It was almost a year ago that at work we were uncertain
as to our department’s future and unable to get a straight answer from
anyone. This created a “the sky is
falling!” atmosphere which was stressful to say the least. Although I was certain that my personal
circumstances wouldn’t permit me to return after the summer break I went to “save
our jobs” meetings. I participated in a
rather public way in trying to stop what was happening with a letter to the
editor of several of our local papers. It was printed in our county paper and
in the online version of a local free publication. It was copied, printed, and posted around our
work area by my coworkers. It was an
excellent letter, I was told by many.
That was quite gratifying for a writer such as me! I went to meetings, I wrote a speech for a
coworker.
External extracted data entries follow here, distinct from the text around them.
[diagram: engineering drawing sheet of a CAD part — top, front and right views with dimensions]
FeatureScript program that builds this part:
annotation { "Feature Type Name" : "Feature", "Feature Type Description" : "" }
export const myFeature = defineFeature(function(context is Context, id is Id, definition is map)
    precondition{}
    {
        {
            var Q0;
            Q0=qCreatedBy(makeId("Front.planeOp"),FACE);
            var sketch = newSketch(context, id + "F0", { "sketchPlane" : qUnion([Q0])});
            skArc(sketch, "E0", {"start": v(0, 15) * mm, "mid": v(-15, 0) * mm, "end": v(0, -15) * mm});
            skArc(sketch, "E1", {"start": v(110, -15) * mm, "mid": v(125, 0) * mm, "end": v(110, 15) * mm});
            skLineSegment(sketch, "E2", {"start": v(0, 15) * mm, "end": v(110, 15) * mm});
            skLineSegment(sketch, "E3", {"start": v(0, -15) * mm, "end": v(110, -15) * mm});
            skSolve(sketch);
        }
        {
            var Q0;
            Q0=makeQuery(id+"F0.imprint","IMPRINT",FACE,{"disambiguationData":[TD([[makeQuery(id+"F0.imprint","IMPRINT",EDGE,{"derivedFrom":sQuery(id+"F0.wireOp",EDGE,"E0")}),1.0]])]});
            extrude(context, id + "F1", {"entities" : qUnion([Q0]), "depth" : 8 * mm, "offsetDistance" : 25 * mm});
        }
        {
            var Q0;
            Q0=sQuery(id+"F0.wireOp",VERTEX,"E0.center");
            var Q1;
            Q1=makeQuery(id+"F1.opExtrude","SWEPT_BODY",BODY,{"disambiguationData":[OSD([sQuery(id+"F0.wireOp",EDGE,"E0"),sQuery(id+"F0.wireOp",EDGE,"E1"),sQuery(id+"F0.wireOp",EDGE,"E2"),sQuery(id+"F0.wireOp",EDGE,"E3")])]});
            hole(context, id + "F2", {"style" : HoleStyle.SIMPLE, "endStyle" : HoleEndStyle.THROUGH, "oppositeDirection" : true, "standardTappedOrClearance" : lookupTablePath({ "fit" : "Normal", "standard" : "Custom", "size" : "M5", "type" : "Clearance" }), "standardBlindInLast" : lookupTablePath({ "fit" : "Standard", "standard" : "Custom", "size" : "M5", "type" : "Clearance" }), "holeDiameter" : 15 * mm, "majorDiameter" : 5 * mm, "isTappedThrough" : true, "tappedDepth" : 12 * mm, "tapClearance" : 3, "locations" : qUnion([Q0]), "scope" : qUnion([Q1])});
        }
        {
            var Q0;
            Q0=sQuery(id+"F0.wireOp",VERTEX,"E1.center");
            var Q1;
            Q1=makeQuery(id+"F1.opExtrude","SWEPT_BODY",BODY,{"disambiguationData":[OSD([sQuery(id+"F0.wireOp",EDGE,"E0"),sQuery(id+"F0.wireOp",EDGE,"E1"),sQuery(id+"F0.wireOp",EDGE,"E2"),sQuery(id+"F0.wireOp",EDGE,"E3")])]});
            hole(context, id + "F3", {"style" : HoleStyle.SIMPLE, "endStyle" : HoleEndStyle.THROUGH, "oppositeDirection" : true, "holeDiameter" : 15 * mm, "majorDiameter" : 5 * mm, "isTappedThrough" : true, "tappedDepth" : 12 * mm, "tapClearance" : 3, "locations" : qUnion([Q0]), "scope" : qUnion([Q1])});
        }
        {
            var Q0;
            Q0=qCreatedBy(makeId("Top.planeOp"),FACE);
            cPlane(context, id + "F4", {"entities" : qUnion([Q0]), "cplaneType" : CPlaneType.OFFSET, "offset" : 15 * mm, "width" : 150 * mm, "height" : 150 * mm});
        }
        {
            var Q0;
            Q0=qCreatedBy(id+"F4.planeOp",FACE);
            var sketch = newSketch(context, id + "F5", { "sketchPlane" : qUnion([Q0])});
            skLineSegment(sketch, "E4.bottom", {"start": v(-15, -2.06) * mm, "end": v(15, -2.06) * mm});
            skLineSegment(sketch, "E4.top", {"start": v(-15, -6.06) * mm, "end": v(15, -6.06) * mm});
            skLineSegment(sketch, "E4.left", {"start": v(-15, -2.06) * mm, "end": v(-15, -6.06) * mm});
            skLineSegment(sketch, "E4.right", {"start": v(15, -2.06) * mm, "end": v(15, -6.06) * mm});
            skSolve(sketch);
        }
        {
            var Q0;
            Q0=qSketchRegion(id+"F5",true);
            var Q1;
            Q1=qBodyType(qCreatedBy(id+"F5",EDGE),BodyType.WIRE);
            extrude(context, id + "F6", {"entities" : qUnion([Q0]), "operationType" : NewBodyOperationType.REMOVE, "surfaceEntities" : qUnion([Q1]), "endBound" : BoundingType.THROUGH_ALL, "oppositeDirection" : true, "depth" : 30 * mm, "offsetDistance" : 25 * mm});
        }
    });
I tried along with the rest of
my department and some from other departments and the union to stop the
inevitable. I was sucked into the panic and guess what? The sky fell; well partially. We all still had jobs with a new company if
we chose to take them. I took a job with
them as they were willing to work with my personal situation and so far so
good.
In the past couple weeks I have been barraged with
information about changes to the services my disabled daughter receives; and a
call to arms. “The sky is falling!” once
again, this time at the state level. I
wasn’t going to join in, my plan was to stay informed; but guess what? I got
sucked in and wrote a letter which I sent to the governor, our state’s
department of health and human services, and posted on the Facebook page
advocating against the proposal. ‘It’s a great letter!’ ‘Very clear and to the point!’ ‘Wonderful strong words!’ Those are some of the comments I
received. Once again gratifying for a
writer; but very public and out of my comfort zone. What’s worse for me personally though is that
this letter made me confront the ways in which my child is lacking. For over 22 years I’ve been by turns confronting
and on some level ignoring those things while still dealing with them. Yet here I am laying it out there for the
entire world to see. It’s heart
wounding, it hurts, it stinks. I prefer
to focus on the positives about her; all the things that she is and not what
she is not. Will it do any good? Will any of this stop the proposal as it is
written from being adopted? Let’s hope
that there are a sufficient number of us willing to lay it all out there to make
a difference and change the proposal so that it is fair to all. If not, the sky may indeed fall; or at least
part of it, and I’ll be picking up the pieces again.
1 comment:
Sue, I'm very sorry this situation is happening, and I'm especially sorry it's so painful. I wish I could do something to help!